Огненные иероглифы - страница 17

стр.

Пастеровский институт в окрестностях Киндии окружен громадным парком. В сопровождении одного из институтских работников мы побывали у террариумов, где были собраны десятки змей. Хотя некоторые из них были очень велики, различить их среди мелких кустарников, на камнях, в сухой листве было почти невозможно. Одни лежали свернувшись в кольца, другие вяло куда-то ползли. Но в их серо-коричневых телах чувствовалась стальная сила.

— Не обманывайтесь, — говорил нам ученый. — Эти змеи могут быть страшно быстры.

Вместе с ним мы прошли к клеткам. За тонкой сеткой мы увидели угольно-черную, словно выточенную из антрацита кобру, тонкую, как хлыст, изумрудно-зеленую банановую змею. На некоторых клетках за сеткой виднелось стекло.

— Здесь помещены плюющиеся змеи, — пояснял наш гид. — Они плюют ядом в глаза, никогда не «минуя цели. Человек слепнет.

Змеи шипели. О стекло разбивались капли яда.

— Кто вылавливает этих тварей? — спросил я.

— Специалисты охотники. Пойдем, может быть, кто-нибудь из них придет сегодня.

Нам повезло. У входа в институт стоял худой, в рваном костюме мужчина. В руках он держал старенькую, когда-то черную, а теперь рыжую шляпу. У его ног лежал шевелящийся мешок.

— Ну, что ты принес сегодня? — обратился к нему наш спутник.

Тот нагнулся, развязал мешок и, когда оттуда появилась змеиная голова, схватил змею за шею и целиком вытащил из мешка. Мы с Мамаду в ужасе отшатнулись. А охотник протянул змею ученому, который что-то вымолвил на латыни.

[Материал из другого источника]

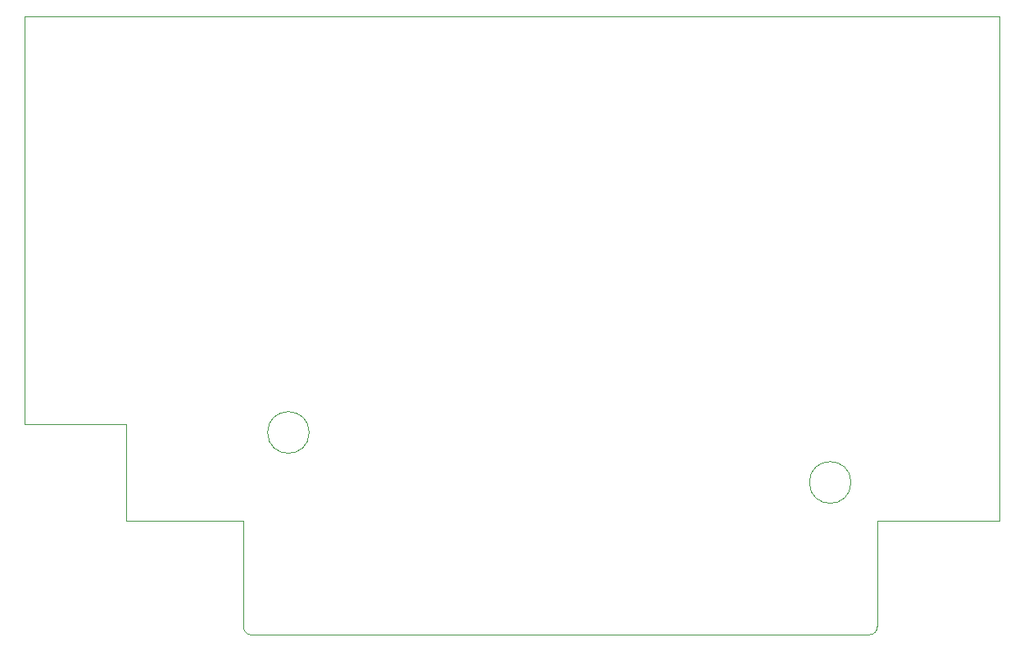
<source format=gbr>
%TF.GenerationSoftware,KiCad,Pcbnew,7.0.1*%
%TF.CreationDate,2023-06-02T18:32:51+09:00*%
%TF.ProjectId,project2_2,70726f6a-6563-4743-925f-322e6b696361,rev?*%
%TF.SameCoordinates,Original*%
%TF.FileFunction,Profile,NP*%
%FSLAX46Y46*%
G04 Gerber Fmt 4.6, Leading zero omitted, Abs format (unit mm)*
G04 Created by KiCad (PCBNEW 7.0.1) date 2023-06-02 18:32:51*
%MOMM*%
%LPD*%
G01*
G04 APERTURE LIST*
%TA.AperFunction,Profile*%
%ADD10C,0.100000*%
%TD*%
G04 APERTURE END LIST*
D10*
X107202515Y-88180088D02*
X207902628Y-88207667D01*
X207902628Y-88207667D02*
X207908887Y-140368070D01*
X195310294Y-151310507D02*
X195310205Y-140365116D01*
X195310205Y-140365116D02*
X207908887Y-140368070D01*
X107207706Y-130396795D02*
X107202515Y-88180088D01*
X117689581Y-140349632D02*
X117690672Y-130401694D01*
X129799113Y-151325941D02*
G75*
G03*
X130637804Y-152162490I838687J2141D01*
G01*
X130637804Y-152162490D02*
X194498184Y-152134642D01*
X117690672Y-130401694D02*
X107207706Y-130396795D01*
X192584574Y-136387476D02*
G75*
G03*
X192584574Y-136387476I-2149889J0D01*
G01*
X136583355Y-131219302D02*
G75*
G03*
X136583355Y-131219302I-2148718J0D01*
G01*
X194498183Y-152134605D02*
G75*
G03*
X195310294Y-151310507I-12083J824105D01*
G01*
X117689581Y-140349632D02*
X129789825Y-140354063D01*
X129789825Y-140354063D02*
X129799080Y-151325941D01*
M02*

</source>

— Гадюка, — пояснил он нам. — Получится чудесная сыворотка.

Поблагодарив за возможность осмотреть институт, мы направились к машине.

— Хорошо, что мы не приехали сюда вечером. Ночью не заснули бы, — лишь наполовину в шутку заметил Мамаду.

ДОРОГА НА КАНКАН

После Киндии дорога поднимается в гору. Она делает это медленно, как бы с большим напряжением, то отступая вниз, то резким рывком взбираясь на кручи.

Климат же меняется стремительно. За немногие часы переносишься из тропиков, где влажная жара буквально тисками сдавливает горло, в мир, где царит мягкое, в меру жаркое и в меру прохладное вечное лето. Цветы обретают запахи, которых были лишены на побережье. Не затуманенный испарениями воздух становится прозрачен, и далекий горизонт — как занавес, по которому художником-натуралистом нарисованы слишком зеленые холмы и неправдоподобно голубое небо.

Не меняется только дорожная пыль. Я долго не мог понять, почему шоферы в Африке любят стремительную езду. Но, выехав из Киндии, мы с час не могли обойти едущий впереди грузовик. Мамаду ругался, что есть силы выжимая газ, но как только шофер грузовика видел, что мы приближаемся, он перегораживал нам путь. Когда наконец Мамаду сумел как-то его обойти и мы посмотрели друг на друга, то ужаснулись: в машине ехали два краснокожих индейца с рыжими волосами. Пыль из под колес грузовика толстым слоем покрывала наши лица, одежду.

Спасение — в скорости. Нужно всегда быть первым. Конечно, и тогда не избавишься от пыли совершенно, она все равно забьет машину. Но если скорость велика, ее основная масса останется сзади. Другое дело, когда впереди идет другая машина. В этом случае шофер или замедляет движение, пока не отстанет на пыленедоступное расстояние, либо начинаются автогонки. Второе решение более соответствует темпераменту африканского шофера, и придорожные кюветы по всему континенту хранят немало следов гоночных неудач. Перевернутые машины напоминают, что даже в облаках удушливой красной «пыли не следует терять спокойствия и выдержки.

Поэтому, оставив грузовик позади, мы оба вздохнули с облегчением. Скоростная езда по крутым горным дорогам — удовольствие для избранных, к числу которых мы не принадлежали. Сразу же сбавив газ, Мамаду почувствовал себя свободнее и замурлыкал какую-то песенку. А я начал оглядываться по сторонам, любуясь открывающимися ландшафтами. В них не было — ничего экзотического, необычного. Тем роднее казались эти луга со стадами коров, небольшие бедные деревушки там и здесь, заросшие камышами речки. Мир вокруг дышал покоем, казался идиллически прекрасным.